Her sense of humor and her belief only in being funny made her part of a dying tribe, the last remaining people who honestly believe that if you can’t take a joke, you are welcome to go (bleep) yourself. Her descendants include not only the Kathy Griffins and Sarah Silvermans of the comedy world, but also the only person you really want to talk to at a party, the one with the unhinged mouth.
Observing this fact is not the same as issuing a harangue against political correctness and the word police. Saying goodbye to Joan Rivers means that we have to address a whole minefield of fine lines that zigzag across the fraught territories of free speech and showbiz — places that Rivers boldly tromped through over and over. It only works if you have a knack for it. What we’re learning in this tell-all, tweet-all age is that most of us don’t have her knack for it.
Rivers had no worries about damaging the brand, a fear that grips us all now. Say or tweet the wrong thing and your career (as a performer, as an author, as a politician, as a weather forecaster, as an athlete, or, more dire, as an anybody) is potentially toast, unless you cough up precisely the right kind of apology.
In charting the ups and downs of both her career and personal life, Rivers continually reminded her fans that there was no value in walking back a good joke. She argued with her hecklers. She stood by her words. What could happen to her that hadn’t happened already? She was banished from her warm seat at Johnny Carson’s “Tonight Show” for having the audacity to act in her own self interest and accept another network’s offer to host a late-night talk show in 1986. Her signature line — “Can we talk?” — was answered from many corners with a Does she ever shut up? After her talk show was canceled, her husband and business partner killed himself.
Rather than drift away, she spent the better part of a decade associated with the red carpet mania at awards shows — perhaps the vilest and smarmiest place American culture has ever constructed — where she became famous all over again for brashly piercing egos and cracking jokes about celebrity fashion choices in real time.
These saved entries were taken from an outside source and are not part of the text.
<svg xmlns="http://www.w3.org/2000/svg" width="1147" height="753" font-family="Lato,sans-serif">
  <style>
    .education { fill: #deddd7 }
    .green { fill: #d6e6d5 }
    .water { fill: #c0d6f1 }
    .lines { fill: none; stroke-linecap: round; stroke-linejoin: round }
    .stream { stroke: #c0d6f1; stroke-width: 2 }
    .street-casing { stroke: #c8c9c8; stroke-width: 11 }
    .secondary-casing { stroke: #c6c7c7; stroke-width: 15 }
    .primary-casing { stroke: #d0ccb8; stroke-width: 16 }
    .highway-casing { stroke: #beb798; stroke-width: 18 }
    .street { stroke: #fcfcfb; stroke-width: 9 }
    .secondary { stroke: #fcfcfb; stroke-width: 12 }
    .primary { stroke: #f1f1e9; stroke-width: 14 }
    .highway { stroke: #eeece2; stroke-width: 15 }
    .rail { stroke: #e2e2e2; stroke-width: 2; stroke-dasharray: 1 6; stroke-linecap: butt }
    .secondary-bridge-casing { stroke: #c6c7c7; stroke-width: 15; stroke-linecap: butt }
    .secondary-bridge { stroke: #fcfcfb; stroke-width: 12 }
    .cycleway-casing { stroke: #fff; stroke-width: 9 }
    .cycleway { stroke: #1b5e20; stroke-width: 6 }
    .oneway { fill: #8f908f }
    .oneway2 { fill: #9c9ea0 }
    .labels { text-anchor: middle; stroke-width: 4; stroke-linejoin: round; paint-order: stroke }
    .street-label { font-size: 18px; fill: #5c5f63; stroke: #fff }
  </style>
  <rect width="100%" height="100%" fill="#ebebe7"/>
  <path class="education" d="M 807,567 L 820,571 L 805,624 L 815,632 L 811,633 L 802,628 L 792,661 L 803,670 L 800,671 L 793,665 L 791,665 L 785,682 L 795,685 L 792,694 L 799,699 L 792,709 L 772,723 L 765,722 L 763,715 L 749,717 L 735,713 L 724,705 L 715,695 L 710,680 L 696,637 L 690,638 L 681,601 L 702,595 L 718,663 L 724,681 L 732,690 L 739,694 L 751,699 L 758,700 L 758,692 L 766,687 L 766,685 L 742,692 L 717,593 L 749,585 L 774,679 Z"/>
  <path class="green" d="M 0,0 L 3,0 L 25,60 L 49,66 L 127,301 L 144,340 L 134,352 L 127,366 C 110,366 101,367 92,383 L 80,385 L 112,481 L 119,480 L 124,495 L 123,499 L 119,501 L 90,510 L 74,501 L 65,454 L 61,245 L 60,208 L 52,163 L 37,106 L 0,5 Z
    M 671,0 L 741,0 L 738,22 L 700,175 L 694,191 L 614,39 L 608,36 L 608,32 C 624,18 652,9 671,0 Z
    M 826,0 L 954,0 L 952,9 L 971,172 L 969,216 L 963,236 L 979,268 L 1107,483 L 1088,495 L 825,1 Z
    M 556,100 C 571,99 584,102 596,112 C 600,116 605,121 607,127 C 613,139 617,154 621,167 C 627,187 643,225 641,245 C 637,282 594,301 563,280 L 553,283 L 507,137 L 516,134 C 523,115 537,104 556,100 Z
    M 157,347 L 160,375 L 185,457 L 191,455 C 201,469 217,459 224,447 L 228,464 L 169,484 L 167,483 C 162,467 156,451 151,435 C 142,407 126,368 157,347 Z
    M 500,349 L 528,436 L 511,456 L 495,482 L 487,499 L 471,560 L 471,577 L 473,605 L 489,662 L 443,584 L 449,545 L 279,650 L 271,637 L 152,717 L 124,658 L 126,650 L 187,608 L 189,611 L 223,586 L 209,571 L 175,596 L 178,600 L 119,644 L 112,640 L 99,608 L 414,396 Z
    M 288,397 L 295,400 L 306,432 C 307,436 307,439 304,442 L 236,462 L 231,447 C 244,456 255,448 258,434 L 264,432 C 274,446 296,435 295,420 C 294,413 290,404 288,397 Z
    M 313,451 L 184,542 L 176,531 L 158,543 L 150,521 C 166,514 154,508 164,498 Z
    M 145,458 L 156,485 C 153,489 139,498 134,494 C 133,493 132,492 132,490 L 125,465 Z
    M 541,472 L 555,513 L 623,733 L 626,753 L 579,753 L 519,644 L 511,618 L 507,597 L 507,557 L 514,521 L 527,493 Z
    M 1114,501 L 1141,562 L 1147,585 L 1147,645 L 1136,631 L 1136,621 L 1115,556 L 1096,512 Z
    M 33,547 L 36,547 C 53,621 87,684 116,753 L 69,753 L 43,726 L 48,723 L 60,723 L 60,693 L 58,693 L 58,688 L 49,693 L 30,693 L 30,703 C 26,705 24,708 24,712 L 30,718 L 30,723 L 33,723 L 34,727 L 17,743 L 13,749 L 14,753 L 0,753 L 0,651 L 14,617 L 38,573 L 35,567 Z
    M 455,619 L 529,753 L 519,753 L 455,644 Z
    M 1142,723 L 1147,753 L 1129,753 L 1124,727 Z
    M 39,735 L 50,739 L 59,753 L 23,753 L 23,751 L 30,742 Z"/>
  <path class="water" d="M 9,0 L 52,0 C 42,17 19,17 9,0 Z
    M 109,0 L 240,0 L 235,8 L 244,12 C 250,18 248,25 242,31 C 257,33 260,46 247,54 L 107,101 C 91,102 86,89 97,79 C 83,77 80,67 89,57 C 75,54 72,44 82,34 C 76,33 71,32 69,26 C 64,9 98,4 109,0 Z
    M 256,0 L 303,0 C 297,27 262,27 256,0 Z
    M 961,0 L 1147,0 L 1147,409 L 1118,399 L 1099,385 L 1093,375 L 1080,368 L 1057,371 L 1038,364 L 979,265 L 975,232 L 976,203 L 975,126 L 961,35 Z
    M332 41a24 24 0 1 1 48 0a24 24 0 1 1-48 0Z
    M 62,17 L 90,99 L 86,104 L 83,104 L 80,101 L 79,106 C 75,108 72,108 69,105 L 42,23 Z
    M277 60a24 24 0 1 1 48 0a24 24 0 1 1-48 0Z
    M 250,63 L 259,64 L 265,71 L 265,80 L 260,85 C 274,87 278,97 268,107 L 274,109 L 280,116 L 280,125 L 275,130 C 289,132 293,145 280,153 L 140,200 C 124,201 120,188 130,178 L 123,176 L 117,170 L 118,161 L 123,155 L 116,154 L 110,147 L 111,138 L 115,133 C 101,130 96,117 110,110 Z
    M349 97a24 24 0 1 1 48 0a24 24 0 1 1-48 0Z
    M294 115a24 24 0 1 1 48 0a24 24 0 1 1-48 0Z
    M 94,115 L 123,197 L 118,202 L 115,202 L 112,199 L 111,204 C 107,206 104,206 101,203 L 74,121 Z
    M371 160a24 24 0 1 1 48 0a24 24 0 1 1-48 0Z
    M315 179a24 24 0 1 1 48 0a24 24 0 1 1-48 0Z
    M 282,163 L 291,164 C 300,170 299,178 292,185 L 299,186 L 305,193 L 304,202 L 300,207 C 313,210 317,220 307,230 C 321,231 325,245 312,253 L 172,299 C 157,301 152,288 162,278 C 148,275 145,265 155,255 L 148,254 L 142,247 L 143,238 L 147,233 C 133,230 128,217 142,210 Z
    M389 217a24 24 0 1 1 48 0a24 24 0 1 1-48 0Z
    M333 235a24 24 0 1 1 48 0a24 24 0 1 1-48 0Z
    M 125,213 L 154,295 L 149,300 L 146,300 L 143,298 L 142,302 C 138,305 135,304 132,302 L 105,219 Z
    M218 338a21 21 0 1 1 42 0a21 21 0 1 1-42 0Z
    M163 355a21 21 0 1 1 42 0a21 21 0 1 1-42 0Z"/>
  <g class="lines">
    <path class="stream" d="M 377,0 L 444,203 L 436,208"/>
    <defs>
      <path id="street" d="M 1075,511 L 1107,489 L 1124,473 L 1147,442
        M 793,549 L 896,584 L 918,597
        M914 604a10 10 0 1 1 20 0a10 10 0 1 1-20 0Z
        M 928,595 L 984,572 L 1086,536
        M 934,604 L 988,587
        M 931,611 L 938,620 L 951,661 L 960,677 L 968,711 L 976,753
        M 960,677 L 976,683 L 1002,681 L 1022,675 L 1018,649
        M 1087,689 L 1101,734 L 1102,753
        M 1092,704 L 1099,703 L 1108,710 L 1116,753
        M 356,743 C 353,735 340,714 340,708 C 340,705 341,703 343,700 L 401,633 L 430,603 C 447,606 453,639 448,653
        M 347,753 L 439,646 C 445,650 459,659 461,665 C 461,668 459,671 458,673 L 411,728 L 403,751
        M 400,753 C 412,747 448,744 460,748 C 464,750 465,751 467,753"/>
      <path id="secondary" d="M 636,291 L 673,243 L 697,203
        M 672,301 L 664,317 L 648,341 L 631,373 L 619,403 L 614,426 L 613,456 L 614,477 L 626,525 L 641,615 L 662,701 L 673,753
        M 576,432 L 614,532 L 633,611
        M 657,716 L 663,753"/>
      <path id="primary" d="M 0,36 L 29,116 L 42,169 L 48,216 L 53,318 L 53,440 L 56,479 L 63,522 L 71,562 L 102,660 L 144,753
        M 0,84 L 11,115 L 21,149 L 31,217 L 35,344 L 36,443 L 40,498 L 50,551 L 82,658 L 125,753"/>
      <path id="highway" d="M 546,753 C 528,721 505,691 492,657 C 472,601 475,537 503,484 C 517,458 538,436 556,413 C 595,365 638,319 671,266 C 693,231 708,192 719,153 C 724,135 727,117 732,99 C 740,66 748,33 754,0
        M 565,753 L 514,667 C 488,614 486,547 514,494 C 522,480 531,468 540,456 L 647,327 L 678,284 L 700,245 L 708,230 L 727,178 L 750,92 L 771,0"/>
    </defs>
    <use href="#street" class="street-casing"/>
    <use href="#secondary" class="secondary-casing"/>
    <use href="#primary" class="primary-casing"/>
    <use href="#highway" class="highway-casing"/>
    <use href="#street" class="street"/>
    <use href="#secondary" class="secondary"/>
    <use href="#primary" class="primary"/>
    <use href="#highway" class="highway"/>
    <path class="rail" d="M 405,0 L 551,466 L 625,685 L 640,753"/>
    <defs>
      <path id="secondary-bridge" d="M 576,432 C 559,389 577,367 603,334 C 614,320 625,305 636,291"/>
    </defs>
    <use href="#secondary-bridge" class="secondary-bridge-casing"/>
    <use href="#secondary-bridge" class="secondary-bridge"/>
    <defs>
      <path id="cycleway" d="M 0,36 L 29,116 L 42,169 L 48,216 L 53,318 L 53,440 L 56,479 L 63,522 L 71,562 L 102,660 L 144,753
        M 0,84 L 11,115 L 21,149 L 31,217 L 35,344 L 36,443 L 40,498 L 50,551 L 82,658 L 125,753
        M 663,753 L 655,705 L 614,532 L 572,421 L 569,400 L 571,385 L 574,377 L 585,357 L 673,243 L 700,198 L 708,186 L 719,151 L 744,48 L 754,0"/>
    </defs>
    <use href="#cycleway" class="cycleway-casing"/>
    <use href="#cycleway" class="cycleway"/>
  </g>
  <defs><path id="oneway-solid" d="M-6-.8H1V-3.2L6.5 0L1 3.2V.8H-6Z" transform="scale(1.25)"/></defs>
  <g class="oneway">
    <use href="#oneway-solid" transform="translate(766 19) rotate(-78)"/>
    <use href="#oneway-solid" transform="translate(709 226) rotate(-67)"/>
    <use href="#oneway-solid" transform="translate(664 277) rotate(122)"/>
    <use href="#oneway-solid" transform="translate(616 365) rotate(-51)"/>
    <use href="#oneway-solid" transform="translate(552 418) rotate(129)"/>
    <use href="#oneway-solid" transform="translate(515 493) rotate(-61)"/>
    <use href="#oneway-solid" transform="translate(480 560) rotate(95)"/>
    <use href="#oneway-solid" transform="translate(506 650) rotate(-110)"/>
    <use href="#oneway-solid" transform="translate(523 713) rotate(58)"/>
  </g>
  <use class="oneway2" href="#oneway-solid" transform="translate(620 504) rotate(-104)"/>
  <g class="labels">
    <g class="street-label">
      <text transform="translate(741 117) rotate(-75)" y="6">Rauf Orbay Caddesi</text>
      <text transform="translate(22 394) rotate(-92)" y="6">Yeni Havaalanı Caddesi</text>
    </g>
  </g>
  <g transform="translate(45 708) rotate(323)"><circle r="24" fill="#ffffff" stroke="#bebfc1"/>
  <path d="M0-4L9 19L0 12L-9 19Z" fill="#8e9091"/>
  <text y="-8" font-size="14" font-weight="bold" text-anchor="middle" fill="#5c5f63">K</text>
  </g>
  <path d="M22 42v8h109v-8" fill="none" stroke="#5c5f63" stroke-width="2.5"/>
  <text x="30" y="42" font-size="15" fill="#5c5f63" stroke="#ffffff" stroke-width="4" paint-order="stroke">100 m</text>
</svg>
She got so good at it that “Saturday Night Live” was compelled to portray her in 1999 as a fanged demon who feeds off the blood of starlets and then sprouts wings and flies away.
She was ahead of her time there, too. Now, when it comes to red carpets, many viewers at home do as Rivers taught them, tweeting out whatever funny and occasionally cruel remark pops into their heads. On her weekly E! show “Fashion Police,” Rivers wisely surrounded herself with a panel of “experts” to both affirm her remarks and deflect them. Giuliana Rancic, with eyes as a large as a child’s in a thrift-store painting, would instinctively transmit a look of apologetic disdain to all of Hollywood when Rivers went too far with a joke, while, to Rivers’s immediate left, stylist George Kotsiopoulos would shriek with laughter at everything she said, no matter how ribald or inappropriate. This let the viewer have it both ways.
Somehow, “Can we talk?” became “Excuse me, may I please talk?” We are, as she was, in search of a balance in mastering that dark art of having something to say about everything: How mean is too mean? When does a catty remark involve too much claw? You never really know until you put it out there; your audience — whether on live TV or at the dining room table — will either laugh or they won’t, and sometimes they’ll hiss.
Late in life, Joan Rivers seemed to want us to know something very important about all this, something we’re forgetting more and more: Everything blows over. You think it, you say it and, no matter what, you move on.